[EM] National Popular Vote & Condorcet
Dave Ketchum
davek at clarityconnect.com
Thu Jul 2 15:43:43 PDT 2009
Ok, I thought, and still feel, that the topic needed some airing.
With the EC, and without NPV, each state can do their own thing for
deciding what instruction to give their EC members - and could do
better than Plurality if they choose.
With NPV there is need for more thought:
Make all do Plurality? Simple. but more and more realize that
voters need more control - and there is need for recognizing that this
is a national election with more variety of voter opinions as they
prepare to vote.
Make all do an agreed better method, such as Condorcet? Worth
thought - likely needs a C. Amendment.
Each state select from an agreed set of methods? Worth thought,
but this could inspire 14th Amendment complaints.
Dave Ketchum
On Jul 2, 2009, at 5:43 PM, Jonathan Lundell wrote:
> On Jul 2, 2009, at 2:23 PM, Paul Kislanko wrote:
>
>> Without going into detail, if all states do not use the same
>> collection
>> method, applying a national counting method that isn't the "lowest
>> common
>> denominator" method, there would be a violation of the "equal
>> process"
>> clause of the 14th Amendment.
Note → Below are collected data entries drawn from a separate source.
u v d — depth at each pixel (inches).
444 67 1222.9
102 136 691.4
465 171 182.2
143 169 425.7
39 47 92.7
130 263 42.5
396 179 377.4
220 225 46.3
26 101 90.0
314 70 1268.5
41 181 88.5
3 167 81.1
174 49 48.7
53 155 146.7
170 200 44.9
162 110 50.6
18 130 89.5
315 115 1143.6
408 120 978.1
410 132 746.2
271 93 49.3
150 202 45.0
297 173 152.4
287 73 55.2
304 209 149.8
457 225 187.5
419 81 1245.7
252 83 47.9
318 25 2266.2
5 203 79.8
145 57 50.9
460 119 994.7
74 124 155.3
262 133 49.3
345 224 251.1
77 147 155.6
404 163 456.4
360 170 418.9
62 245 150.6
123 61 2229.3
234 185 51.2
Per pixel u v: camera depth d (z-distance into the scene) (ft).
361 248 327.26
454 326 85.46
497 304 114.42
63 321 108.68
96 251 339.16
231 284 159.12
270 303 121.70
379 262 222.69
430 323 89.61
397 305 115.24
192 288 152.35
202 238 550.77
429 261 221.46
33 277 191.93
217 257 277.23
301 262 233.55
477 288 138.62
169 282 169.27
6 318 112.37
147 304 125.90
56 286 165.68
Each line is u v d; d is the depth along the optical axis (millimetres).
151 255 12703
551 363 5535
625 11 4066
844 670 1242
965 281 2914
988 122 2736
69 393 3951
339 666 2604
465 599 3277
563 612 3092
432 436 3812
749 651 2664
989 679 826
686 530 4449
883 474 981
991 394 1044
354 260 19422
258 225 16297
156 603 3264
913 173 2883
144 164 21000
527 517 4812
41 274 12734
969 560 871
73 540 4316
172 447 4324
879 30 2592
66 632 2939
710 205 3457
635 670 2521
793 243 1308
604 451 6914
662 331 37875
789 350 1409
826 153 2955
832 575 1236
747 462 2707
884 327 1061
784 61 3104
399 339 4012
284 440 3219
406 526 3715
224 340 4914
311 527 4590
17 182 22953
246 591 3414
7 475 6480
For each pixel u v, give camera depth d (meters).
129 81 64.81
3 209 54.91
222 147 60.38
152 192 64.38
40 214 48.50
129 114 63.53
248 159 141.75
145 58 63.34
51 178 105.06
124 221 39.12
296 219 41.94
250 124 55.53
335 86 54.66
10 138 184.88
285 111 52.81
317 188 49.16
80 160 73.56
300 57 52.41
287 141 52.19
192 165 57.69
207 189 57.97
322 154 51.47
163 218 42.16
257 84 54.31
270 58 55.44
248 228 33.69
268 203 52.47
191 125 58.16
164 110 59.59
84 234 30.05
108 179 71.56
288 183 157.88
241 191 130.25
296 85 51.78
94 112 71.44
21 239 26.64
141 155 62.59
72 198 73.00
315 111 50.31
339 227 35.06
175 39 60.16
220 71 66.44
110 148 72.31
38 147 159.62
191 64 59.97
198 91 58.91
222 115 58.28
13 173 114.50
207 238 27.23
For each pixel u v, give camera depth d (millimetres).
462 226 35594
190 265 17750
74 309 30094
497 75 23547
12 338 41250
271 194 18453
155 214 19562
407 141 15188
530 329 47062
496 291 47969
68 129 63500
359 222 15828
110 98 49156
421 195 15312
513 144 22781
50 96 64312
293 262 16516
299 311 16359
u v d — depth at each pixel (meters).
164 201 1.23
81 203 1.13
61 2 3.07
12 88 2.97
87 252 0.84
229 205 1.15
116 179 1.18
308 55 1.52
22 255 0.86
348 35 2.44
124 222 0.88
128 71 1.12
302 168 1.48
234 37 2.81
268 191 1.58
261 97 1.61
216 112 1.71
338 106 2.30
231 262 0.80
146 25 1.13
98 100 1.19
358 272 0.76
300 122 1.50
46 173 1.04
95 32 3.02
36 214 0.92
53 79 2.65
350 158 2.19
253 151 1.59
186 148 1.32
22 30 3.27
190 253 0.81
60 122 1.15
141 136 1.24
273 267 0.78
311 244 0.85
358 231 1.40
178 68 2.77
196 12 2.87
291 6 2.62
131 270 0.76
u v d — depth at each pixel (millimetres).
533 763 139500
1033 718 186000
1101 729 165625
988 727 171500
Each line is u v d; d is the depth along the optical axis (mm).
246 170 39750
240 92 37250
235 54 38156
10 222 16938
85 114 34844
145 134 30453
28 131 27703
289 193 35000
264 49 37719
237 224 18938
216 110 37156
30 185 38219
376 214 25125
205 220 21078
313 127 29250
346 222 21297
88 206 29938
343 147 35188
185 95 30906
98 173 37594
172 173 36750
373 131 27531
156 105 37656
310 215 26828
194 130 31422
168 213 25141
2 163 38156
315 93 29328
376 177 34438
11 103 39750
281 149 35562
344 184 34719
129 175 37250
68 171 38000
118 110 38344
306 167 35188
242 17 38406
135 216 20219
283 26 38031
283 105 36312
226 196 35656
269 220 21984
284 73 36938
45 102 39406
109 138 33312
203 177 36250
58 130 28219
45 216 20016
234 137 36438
In order to use a ranked-ballot
>> method, every
>> state would have to provide ranked BALLOTS to be counted.
>>
>> What we have now is we can "roll up" from precinct to district to
>> state to
>> national only SUMS, because everybody counts ballots the same way.
>> If state
>> X counts ballots differently than state Y, we can't just "add" X
>> and Y in
>> the national total without running afoul of the 14th Amendment.
>>
>> Even though "I am not a lawyer", I know some who would bring that up.
>
> The attraction of NPV, in large part (it seems to me) is its
> simplicity. A simple unilateral action on the part of enough states
> yields precisely a national plurality election for president, neatly
> making the Electoral College a dead letter, without the need for a
> constitutional amendment. (Ignoring the possibility of a challenge
> to NPV on state compact grounds, or whatever--I think the language
> could have been written a little better so as to avoid the
> appearance of a compact, but them I'm not a lawyer either.)
>
> NPV is making slow enough progress as it is that I can't imagine
> that a competing (more complex) proposal would have any chance at all.
>
> And (sadly, in my view) a straightforward constitutional amendment
> to establish direct presidential election by any means other than
> plurality would be doomed to failure by IRV vs Condorcet vs range vs
> approval infighting. So it's not as if there's another path that
> would get us something better than NPV. In my opinion.